◆ **Task brief**: Please repeat exactly the lines below from the line with "right eye: (546, 701)" to the line with "root of tail: (215, 314)", including both, and leave out every picture.

===== Record extracts

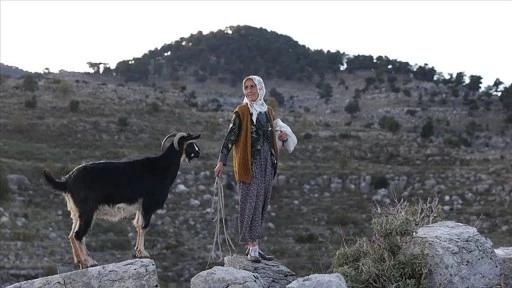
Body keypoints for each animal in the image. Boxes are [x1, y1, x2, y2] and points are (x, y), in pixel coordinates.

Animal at [43, 132, 201, 268]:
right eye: (190, 143)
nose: (199, 153)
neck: (161, 167)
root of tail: (67, 181)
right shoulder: (148, 204)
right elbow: (144, 226)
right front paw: (144, 253)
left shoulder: (140, 207)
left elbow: (138, 225)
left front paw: (138, 252)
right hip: (87, 211)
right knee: (78, 235)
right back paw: (89, 262)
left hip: (76, 212)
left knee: (72, 235)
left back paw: (82, 262)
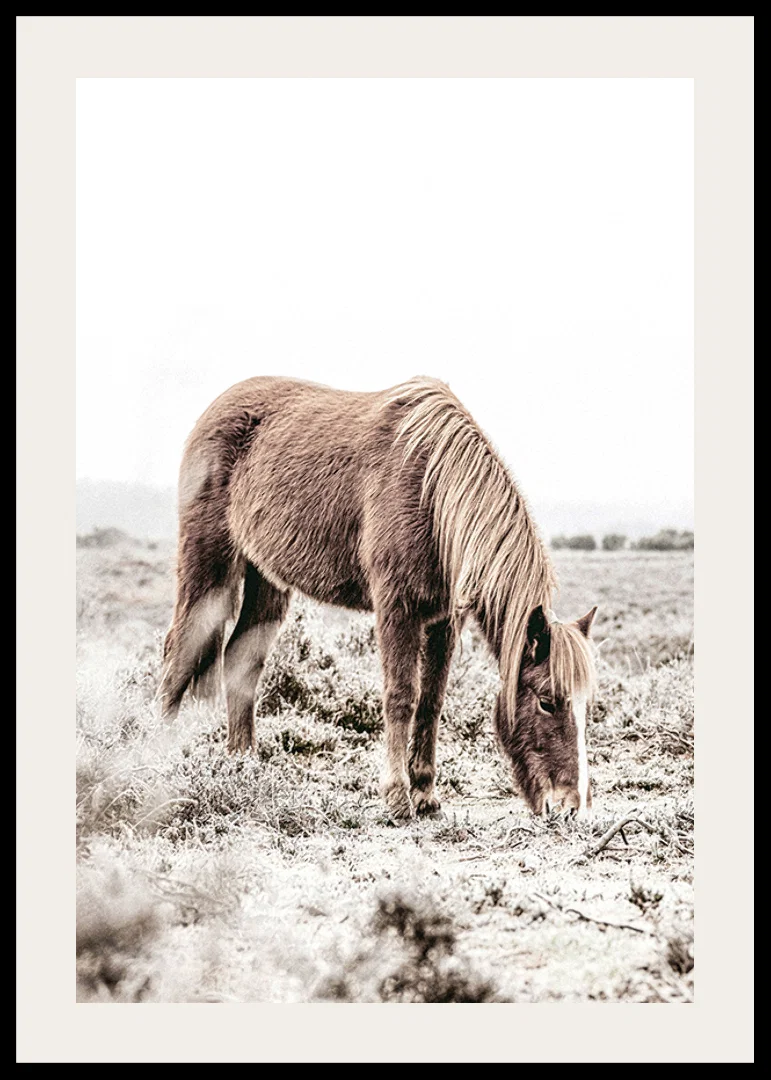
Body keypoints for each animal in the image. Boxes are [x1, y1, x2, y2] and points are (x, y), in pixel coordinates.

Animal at [159, 375, 598, 819]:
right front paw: (397, 797)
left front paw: (425, 793)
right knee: (179, 653)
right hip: (209, 566)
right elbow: (401, 696)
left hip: (267, 580)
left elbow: (431, 702)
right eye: (546, 701)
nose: (569, 806)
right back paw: (158, 758)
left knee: (241, 662)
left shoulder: (444, 620)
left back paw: (243, 766)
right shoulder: (395, 607)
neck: (430, 493)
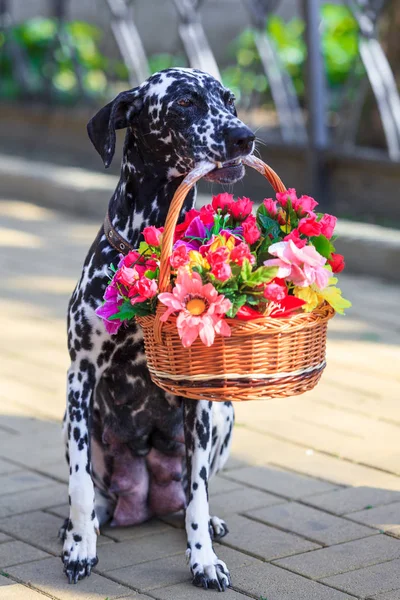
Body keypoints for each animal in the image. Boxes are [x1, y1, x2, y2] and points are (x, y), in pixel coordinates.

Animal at [61, 69, 255, 592]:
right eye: (185, 102)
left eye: (229, 99)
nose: (244, 136)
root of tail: (144, 496)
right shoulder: (80, 375)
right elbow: (79, 484)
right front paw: (80, 548)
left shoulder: (200, 396)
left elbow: (199, 494)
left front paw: (203, 560)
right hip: (73, 420)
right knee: (93, 491)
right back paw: (85, 525)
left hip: (223, 412)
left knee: (191, 493)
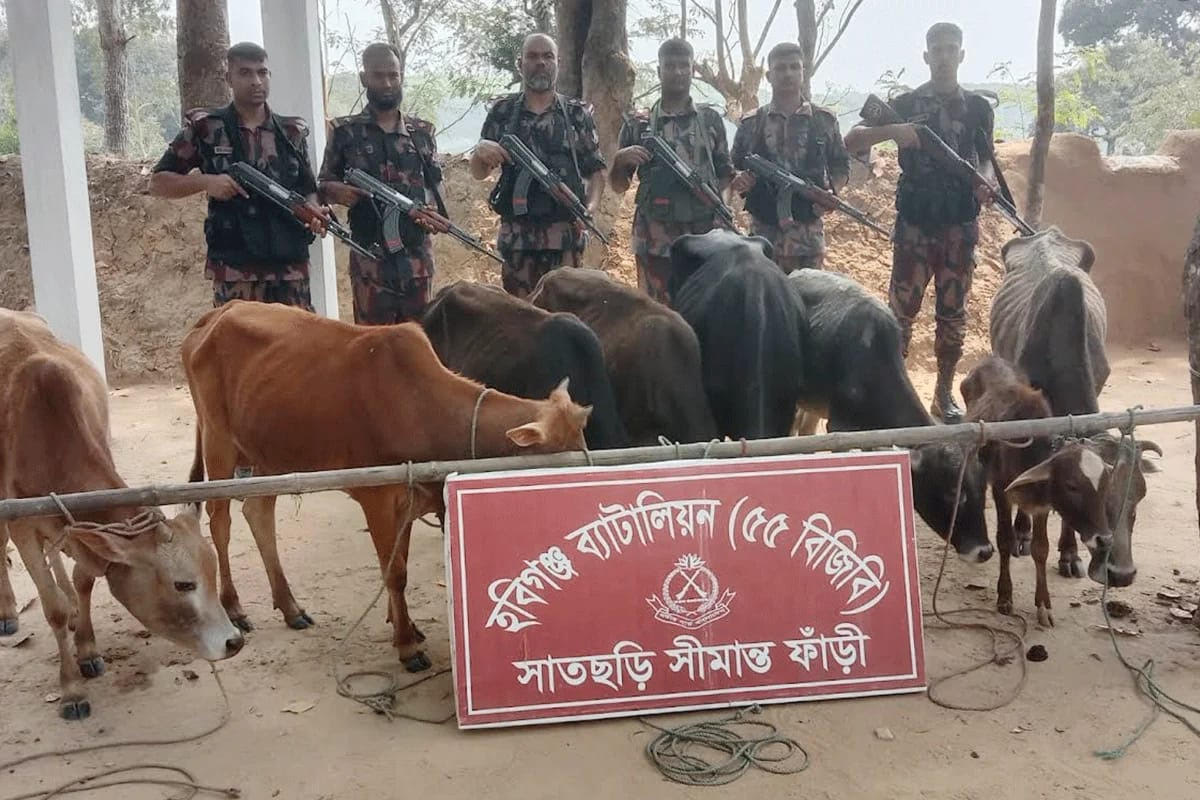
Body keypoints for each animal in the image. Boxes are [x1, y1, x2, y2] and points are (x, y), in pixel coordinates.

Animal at [1, 309, 242, 720]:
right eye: (183, 584)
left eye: (213, 574)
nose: (234, 642)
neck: (48, 440)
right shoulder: (23, 527)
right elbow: (53, 609)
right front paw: (71, 689)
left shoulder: (80, 528)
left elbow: (83, 580)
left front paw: (87, 649)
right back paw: (7, 612)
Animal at [182, 300, 591, 672]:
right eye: (561, 456)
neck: (425, 410)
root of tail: (215, 314)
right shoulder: (377, 500)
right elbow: (395, 572)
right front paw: (408, 646)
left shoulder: (408, 503)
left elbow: (400, 562)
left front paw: (403, 625)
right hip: (219, 442)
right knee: (220, 521)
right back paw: (233, 607)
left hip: (269, 452)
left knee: (259, 513)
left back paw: (290, 607)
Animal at [960, 356, 1159, 625]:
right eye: (1071, 485)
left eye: (1104, 486)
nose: (1104, 539)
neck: (1027, 451)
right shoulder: (1001, 492)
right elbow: (1003, 541)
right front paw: (1005, 596)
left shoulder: (1043, 505)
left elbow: (1041, 549)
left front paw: (1043, 604)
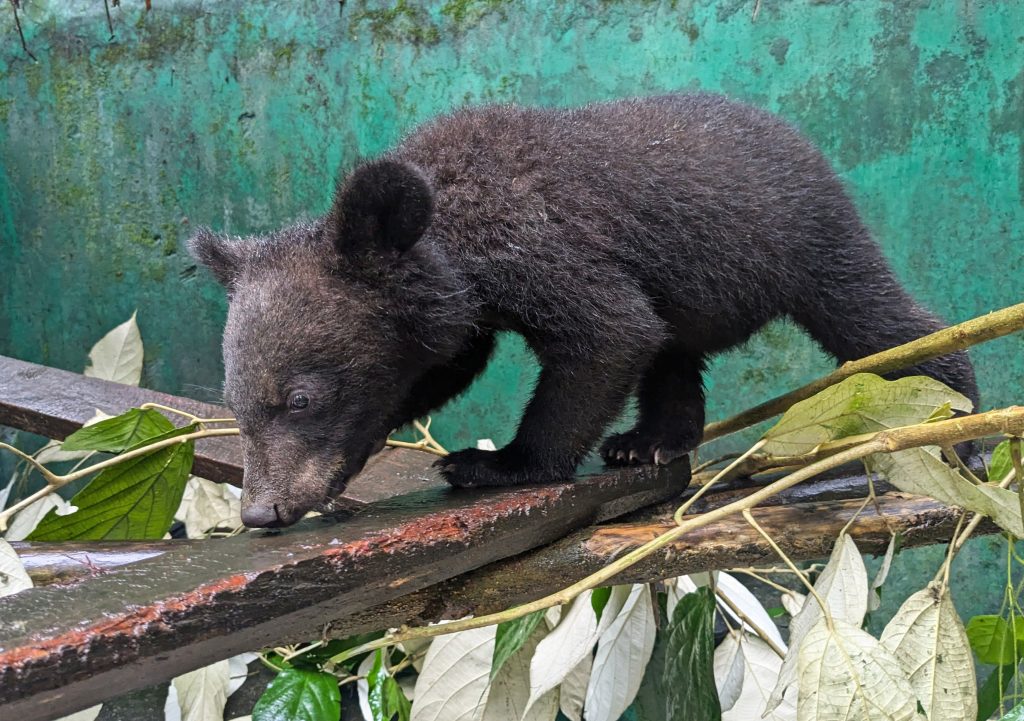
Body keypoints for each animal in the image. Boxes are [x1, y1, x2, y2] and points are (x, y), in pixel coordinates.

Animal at [190, 93, 979, 528]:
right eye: (235, 401)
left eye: (300, 398)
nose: (261, 511)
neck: (455, 228)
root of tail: (803, 141)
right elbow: (443, 366)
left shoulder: (541, 244)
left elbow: (607, 333)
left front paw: (497, 463)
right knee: (673, 356)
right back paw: (648, 441)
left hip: (810, 241)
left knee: (877, 319)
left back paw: (958, 423)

==========

◆ **Result for this exercise**:
right eye: (546, 701)
nose: (569, 806)
right back paw: (158, 758)
left knee: (241, 662)
left shoulder: (444, 620)
left back paw: (243, 766)
right shoulder: (395, 607)
neck: (430, 493)
Body keypoints for each animal in the image. Boxes are [x1, y1, x2, y2] and points are (x, y), in pixel coordinates.

Animal at [61, 69, 255, 592]:
right eye: (185, 102)
left eye: (229, 99)
nose: (244, 136)
root of tail: (144, 496)
right shoulder: (80, 375)
right elbow: (79, 484)
right front paw: (80, 548)
left shoulder: (200, 396)
left elbow: (199, 494)
left front paw: (203, 560)
right hip: (73, 420)
right knee: (93, 491)
right back paw: (85, 525)
left hip: (223, 412)
left knee: (191, 493)
Body keypoints for each animal in the image. Boxes are [x1, y1, x2, y2] and points are (x, y), in pixel coordinates.

Animal at [1, 309, 242, 720]:
right eye: (183, 584)
left eye: (213, 574)
nose: (234, 642)
neck: (48, 440)
right shoulder: (23, 527)
right elbow: (53, 609)
right front paw: (71, 689)
left shoulder: (80, 528)
left elbow: (83, 580)
left front paw: (87, 649)
right back paw: (7, 612)
Animal at [182, 300, 591, 672]:
right eye: (561, 456)
neck: (425, 410)
root of tail: (215, 314)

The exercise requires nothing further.